Healthy skeletal muscles are essential to keeping you moving at your best. A strained or injured muscle or tendon can make you feel slower or weaker than normal. If you're an athlete or work in a profession that requires physical labor, keeping your body free of tension and pain is essential for peak performance. Today, innovative devices and techniques to help protect and treat your muscles, tendons and joints have come out of research in kinesiology, the science behind muscular and skeletal movement.

Kinesiology-tape

Kerri Walsh wearing kinesiology tape

Athletes, both professional and recreational, have used many methods to treat sore or injured muscles, from pain pills and topical creams to massage therapy and acupuncture. Treatments have improved over time as scientists have learned more about how muscles work. While traditional treatments restricted movement to injured muscles, today we know that keeping muscles moving and improving circulation reduce pain and speed healing. That’s the science that inspired the father of kinesiology taping, Japanese chiropractor Dr. Kenzo Kase, to develop a muscle treatment in 1979 that he named the Kinesio Taping Method. This taping method gently lifts the layer of skin and attached tissue covering a muscle so that blood and other body fluids can move more freely in and around that muscle.

Dr. Kase developed both the method and the first elastic therapeutic tape, Kinesio Tape. He also founded Kinesio, the company behind the product, in the 1980s, and formed the Kinesio Taping Association (KTA) in 1984. Kinesio USA, LLC, began operating in 1994, headquartered in Albuquerque, New Mexico.

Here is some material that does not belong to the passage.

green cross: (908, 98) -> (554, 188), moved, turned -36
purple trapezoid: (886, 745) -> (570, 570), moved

In the fourth edition of his book “Illustrated Kinesio Taping“, Dr. Kase explains that for the first 10 years of Kinesio Taping history, the method was primarily used alongside other therapies by orthopedists, acupuncturists and chiropractors like him. Kase says that a patient with articular disorders, affecting the joints, was the first to be treated using Kinesio Taping.

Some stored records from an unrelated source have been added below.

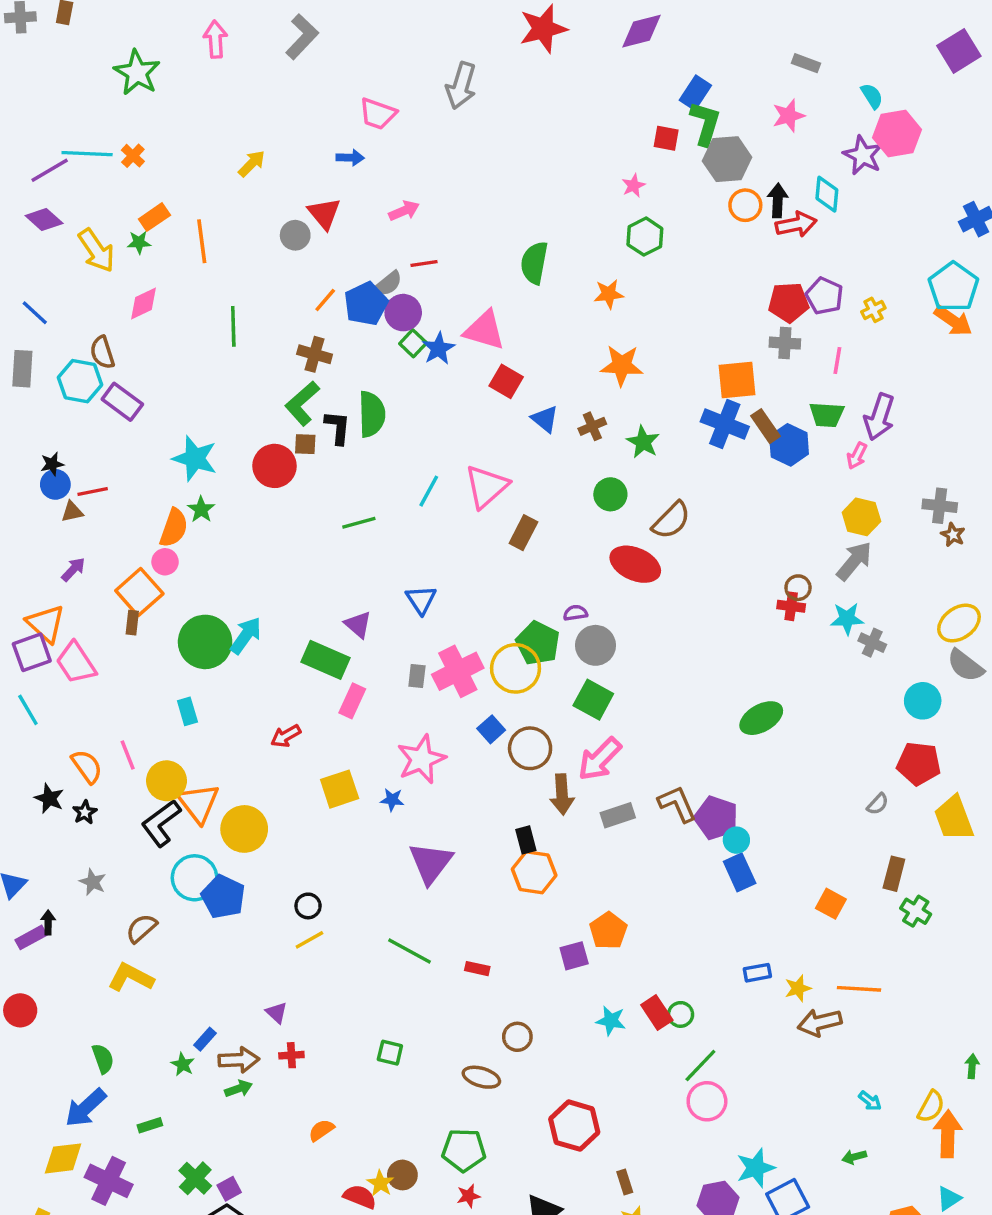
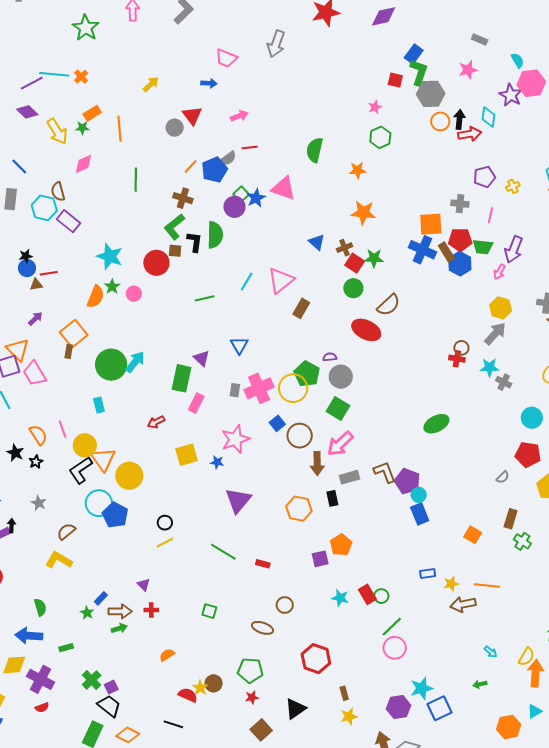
purple pentagon: (824, 296) -> (484, 177), turned 30
red pentagon: (789, 302) -> (460, 240), moved
purple circle: (403, 313) -> (234, 207), moved
red square: (506, 381) -> (355, 263), moved
green star: (643, 442) -> (374, 258), turned -30
pink circle: (165, 562) -> (134, 294), moved
green rectangle: (325, 660) -> (181, 378), turned 76
black rectangle: (526, 840) -> (332, 498), moved
blue arrow: (86, 1108) -> (29, 636), turned 44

When Japanese athletes, particularly Olympic volleyball players, discovered Kinesio Taping, those colorful strips started a worldwide buzz. Cyclist Lance Armstrong, famous both for seven consecutive Tour de France wins and for coming back strong even after fighting cancer, praised the hot-pink tape from Japan in his 2003 book “Every Second Counts“. Later, during the summer Olympics in 2008, U.S. Olympic Gold Medalist Kerri Walsh amplified the buzz as people kept asking, “Is that a tattoo on her shoulder?Walsh was using black kinesiology tape. Walsh later became a spokesperson for KT Tape, a Kinesio competitor.